Directly applying the standard procedure, however, is highly problematic as many tests imply many false-discoveries, that potentially lead to sub-optimal performances. With the goal of controlling the false-discovery-rate, several procedures were designed: probably the most naive one is Bonferroni correction; More advanced schemes are Fisher's least-significant-difference, Benjamini-Hochberg etc. Yet, utilizing these schemes comes with the price of high False-negative rate that scales with the number of tests being conducted.
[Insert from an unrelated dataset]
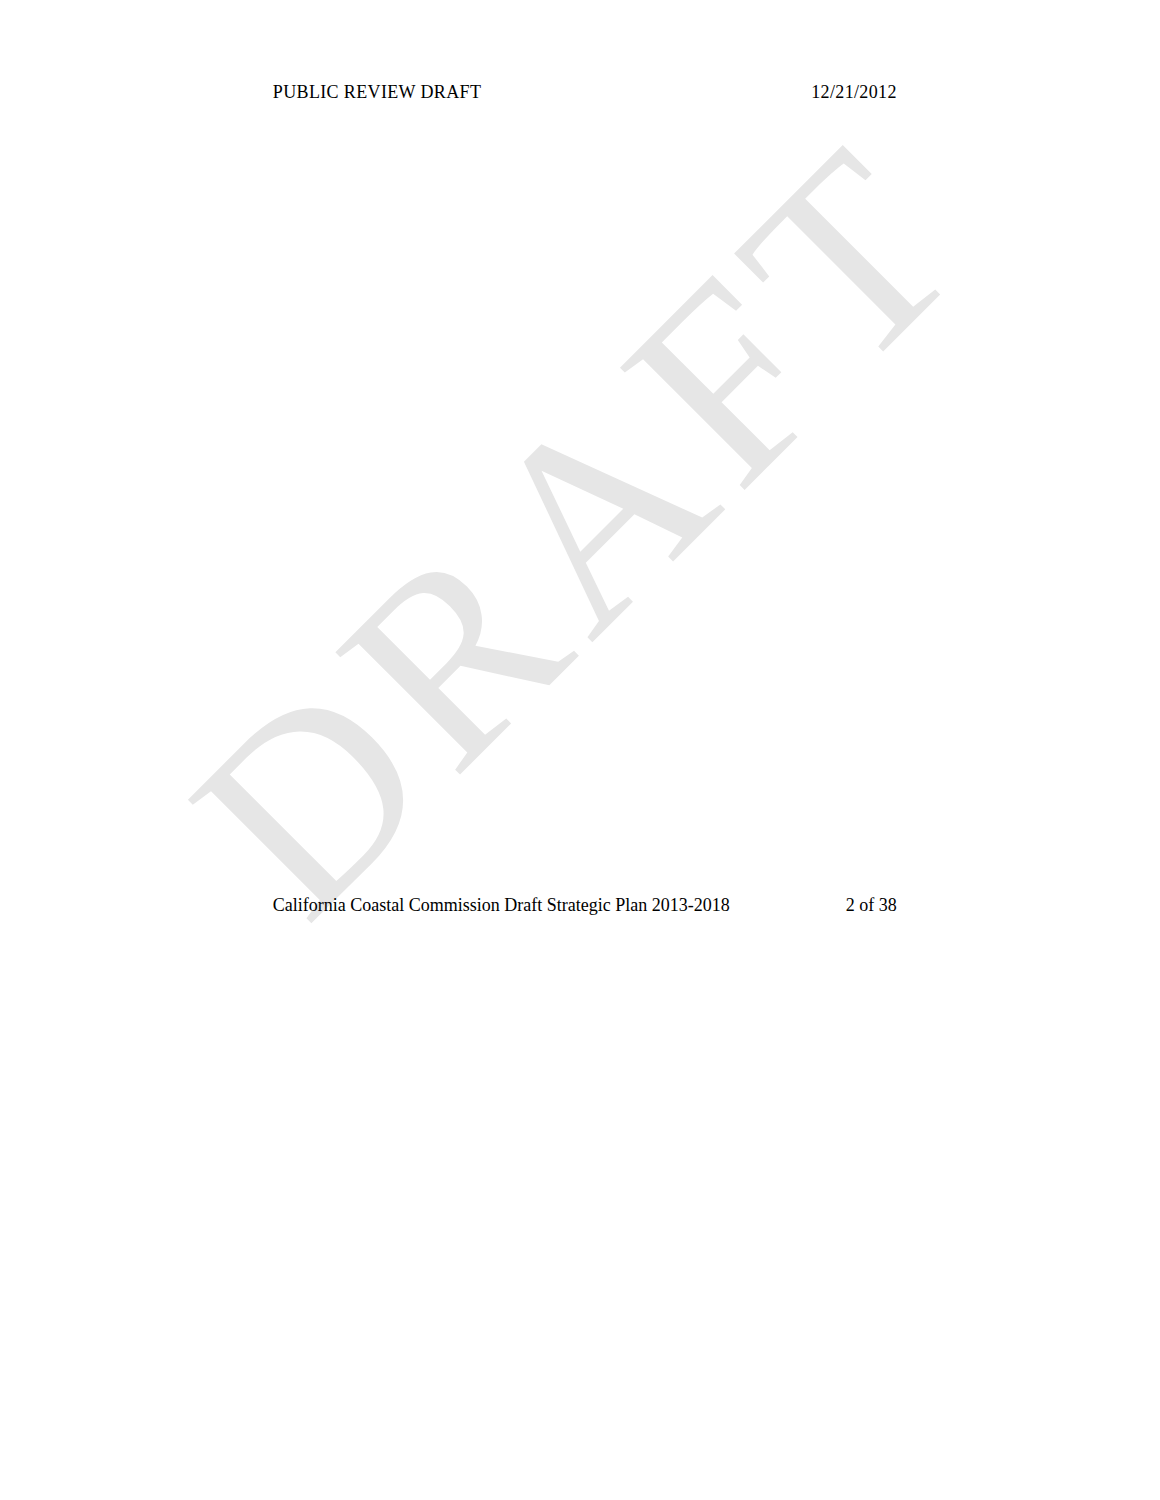Public Review Draft 12/21/2012
DRAFT
California Coastal Commission Draft Strategic Plan 2013-2018 2 of 38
In this talk we discuss our attempt to bypass these challenges by utilizing a Bayesian Multi-Armed-Bandit approach, namely, Thompson-Sampling (TS) that operates in an online-learning manner. We share our experience and insights based on simulations and real-life experiments.
Finally, we discuss some generalizations of the standard TS scheme we made, that allow us to optimize over (non-trivial) statistical quantities (i.e., unnecessarily the conversion-rate/click-through-rate, which are of obvious interest, but users Life-Time-Value (LTV) etc).
Speaker: Oren Shamir, Head of CV Algorithm Development @ Innoviz Technologies
Title: Neural networks for point clouds: Adding the 3rd Dimension
Video: https://www.youtube.com/watch?v=aE3mfLm5dMA&t=0s&list=PLZYkt7161wEIjQOuWA93Tt4JS8DgCyz53&index=11
Abstract: Since Alexnet, DNNs have been used with rapidly increasing success to perform a wide variety of tasks on 2D images. This is the result of increased data availability, increased effective processing power, as well as incremental algorithmic improvements. Today, DNNs achieve super-human results on multiple tasks in the 2D data domain.
Processing of 3D data using DNNs has been studied less during that time. 3D sensors are less abundant, and are more variable in their capabilities and properties. In the past few years various methods for processing of 3D data have emerged, driven mainly by the medical imaging industry and, more recently, the autonomous car industry. 3D data may be unstructured, sparse and irregular, yielding unique challenges relative to 2D image data.
In this talk I will discuss the challenges of working with 3D data, and present an overview of approaches towards 3D data processing in DNNs.